I listened carefully to what James would say next. "Jimmy says that he saw you writing today, and you stopped several times, puzzled as to how to go on. He was much interested in your article, and says that you should try again tomorrow. Say prayers first, and the conclusion that you want to be strong, perhaps even dramatic, will come." It was true. I was working on an article, an important article on the subject of politics, a matter that would have been close to the heart of my old friend Jimmy. And as I wrote, the words had grown heavy, and fought the page so that I had difficulty in finding a proper conclusion. In the past, Jimmy and I had often been drawn together by just such topics as this, and it was also likely that he would counsel prayer, as he had been training for the ministry before his death. Although this was a small matter, to me this piece of advice was "evidential," as they say in psychical literature.
To that point in the sitting very little had been revealed that could be thoroughly verified, but the next piece of information erased all doubts from my mind about the reality of James's powers. He said, "Jimmy says you helped me materially once, and he is very grateful." What could this mean? I searched my memory for a clue, and then it came to me. After his death, along with another close friend, I had organized a collection for the university education of Jimmy's son, then a mere boy, and we had put the money collected into a trust fund. This all happened back in 1944, and had long since been forgotten. I described this to James with wonder in my eyes, and he replied, "Yes, that is the help he speaks of. He says that he is very grateful, and that he appears around you every so often."

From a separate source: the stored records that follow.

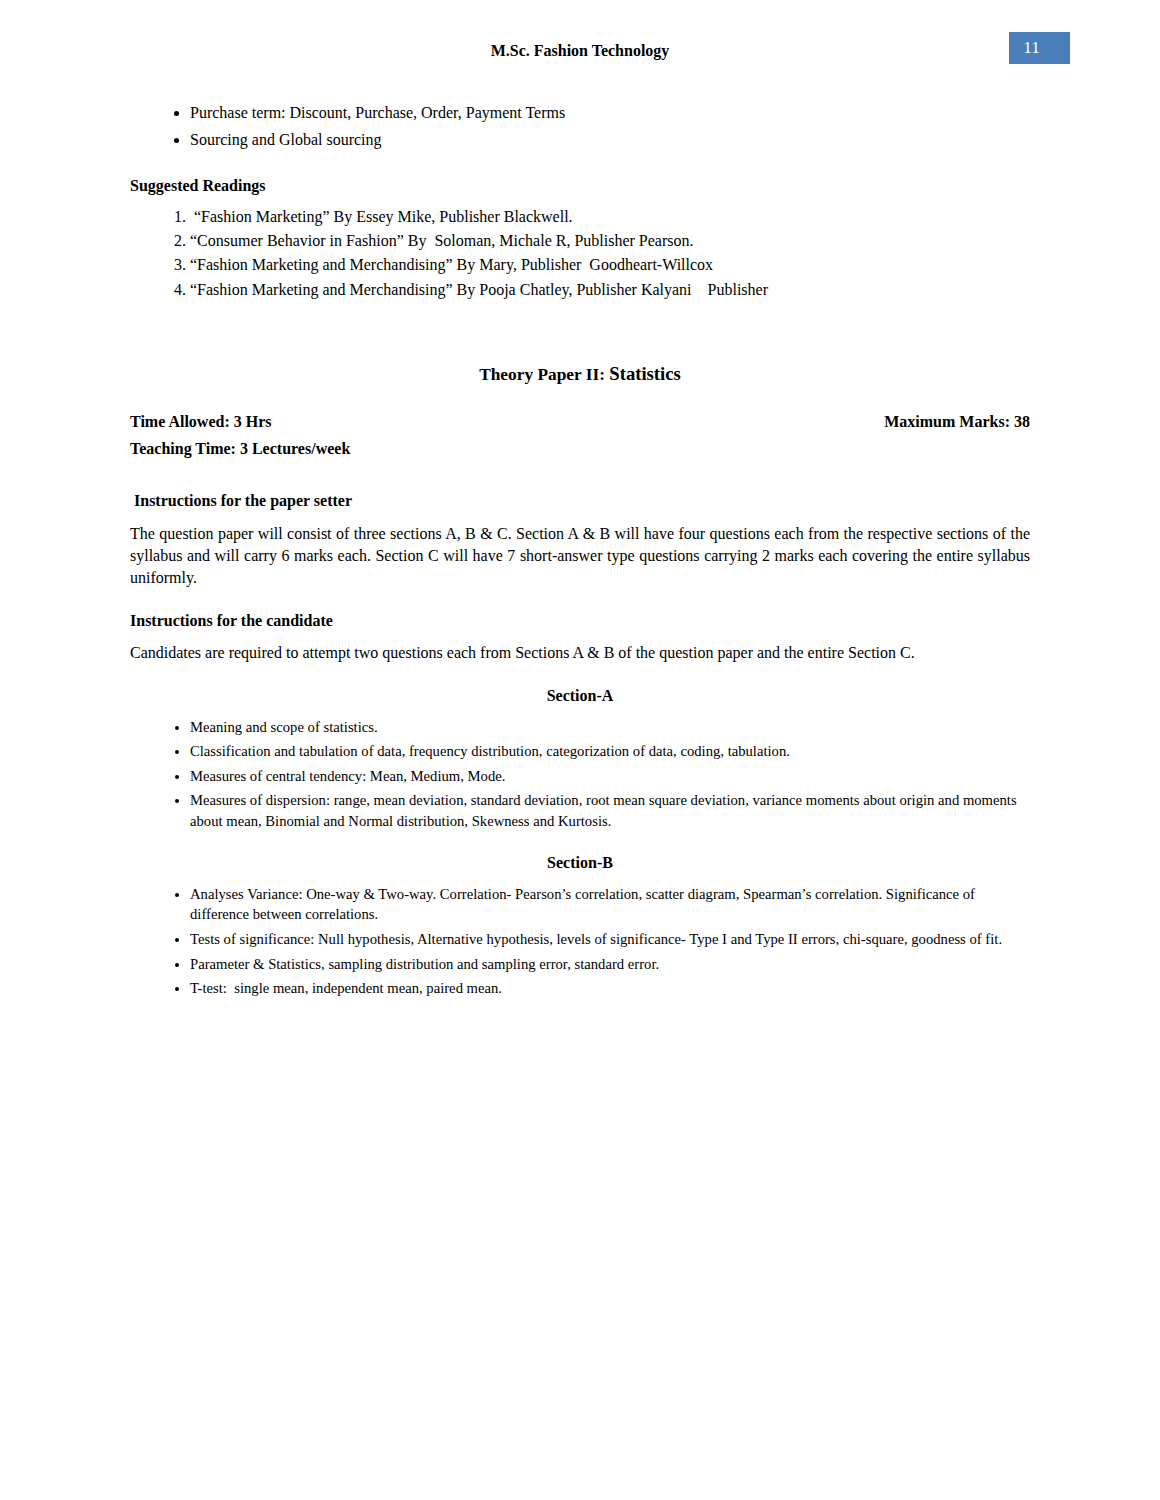M.Sc. Fashion Technology
11
Purchase term: Discount, Purchase, Order, Payment Terms
Sourcing and Global sourcing
Suggested Readings
“Fashion Marketing” By Essey Mike, Publisher Blackwell.
“Consumer Behavior in Fashion” By Soloman, Michale R, Publisher Pearson.
“Fashion Marketing and Merchandising” By Mary, Publisher Goodheart-Willcox
“Fashion Marketing and Merchandising” By Pooja Chatley, Publisher Kalyani Publisher
Theory Paper II: Statistics
Time Allowed: 3 Hrs Maximum Marks: 38
Teaching Time: 3 Lectures/week
Instructions for the paper setter
The question paper will consist of three sections A, B & C. Section A & B will have four questions each from the respective sections of the syllabus and will carry 6 marks each. Section C will have 7 short-answer type questions carrying 2 marks each covering the entire syllabus uniformly.
Instructions for the candidate
Candidates are required to attempt two questions each from Sections A & B of the question paper and the entire Section C.
Section-A
Meaning and scope of statistics.
Classification and tabulation of data, frequency distribution, categorization of data, coding, tabulation.
Measures of central tendency: Mean, Medium, Mode.
Measures of dispersion: range, mean deviation, standard deviation, root mean square deviation, variance moments about origin and moments about mean, Binomial and Normal distribution, Skewness and Kurtosis.
Section-B
Analyses Variance: One-way & Two-way. Correlation- Pearson’s correlation, scatter diagram, Spearman’s correlation. Significance of difference between correlations.
Tests of significance: Null hypothesis, Alternative hypothesis, levels of significance- Type I and Type II errors, chi-square, goodness of fit.
Parameter & Statistics, sampling distribution and sampling error, standard error.
T-test: single mean, independent mean, paired mean.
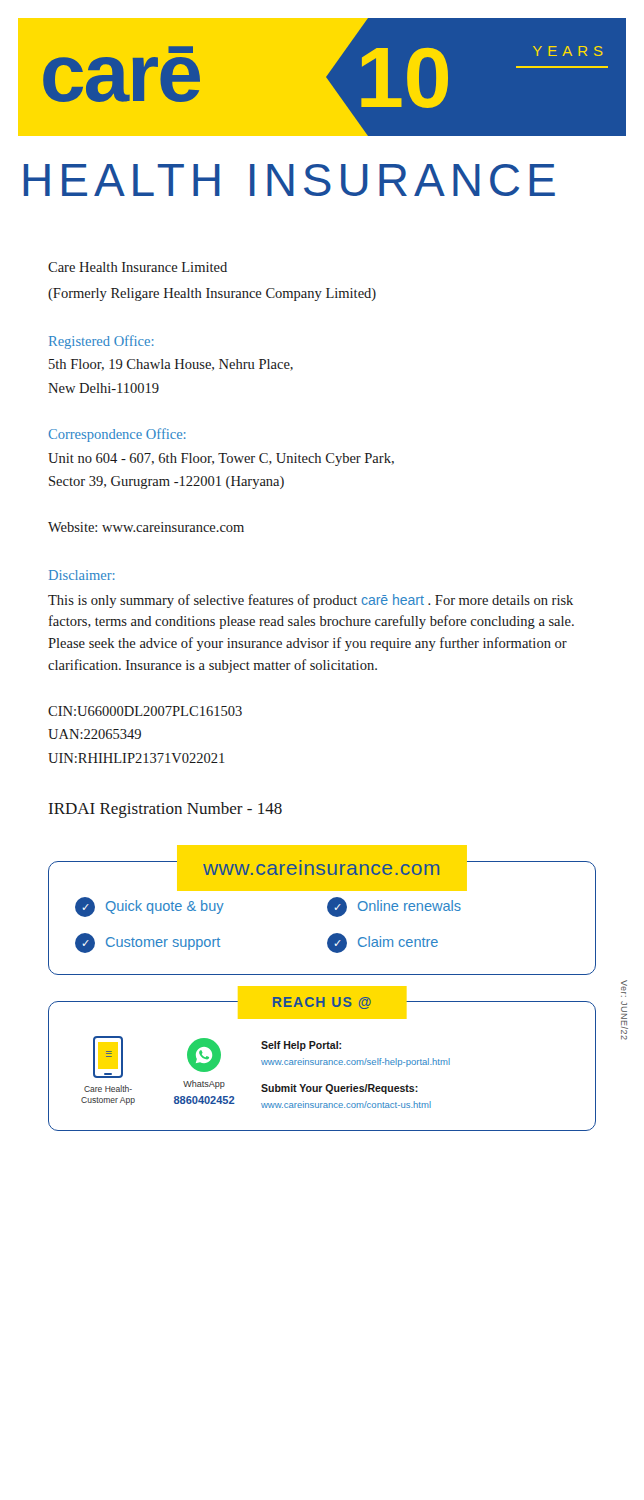carē
10 YEARS
HEALTH INSURANCE
Care Health Insurance Limited
(Formerly Religare Health Insurance Company Limited)
Registered Office:
5th Floor, 19 Chawla House, Nehru Place,
New Delhi-110019
Correspondence Office:
Unit no 604 - 607, 6th Floor, Tower C, Unitech Cyber Park,
Sector 39, Gurugram -122001 (Haryana)
Website: www.careinsurance.com
Disclaimer:
This is only summary of selective features of product carē heart . For more details on risk factors, terms and conditions please read sales brochure carefully before concluding a sale. Please seek the advice of your insurance advisor if you require any further information or clarification. Insurance is a subject matter of solicitation.
CIN:U66000DL2007PLC161503
UAN:22065349
UIN:RHIHLIP21371V022021
IRDAI Registration Number - 148
Ver: JUNE/22
www.careinsurance.com
✓ Quick quote & buy
✓ Online renewals
✓ Customer support
✓ Claim centre
REACH US @
☰
Care Health-
Customer App
WhatsApp
8860402452
Self Help Portal:
www.careinsurance.com/self-help-portal.html
Submit Your Queries/Requests:
www.careinsurance.com/contact-us.html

I asked then, "What is Jimmy doing now?" James replied, in a quiet voice: "He says that he is a teacher over there, in the field of philosophy, that he is happy, and is learning still, but that there is yet much to learn." This closing piece of information also seemed evidential, for not only did it sound like Jimmy's outlook, but also it touched on his main interest, which had been the study of philosophy.
A skeptic may be able to punch holes in all this material, and if he can, well and good. But to me, this encounter with a gifted clairvoyant gave me a new respect for people with psychic gifts.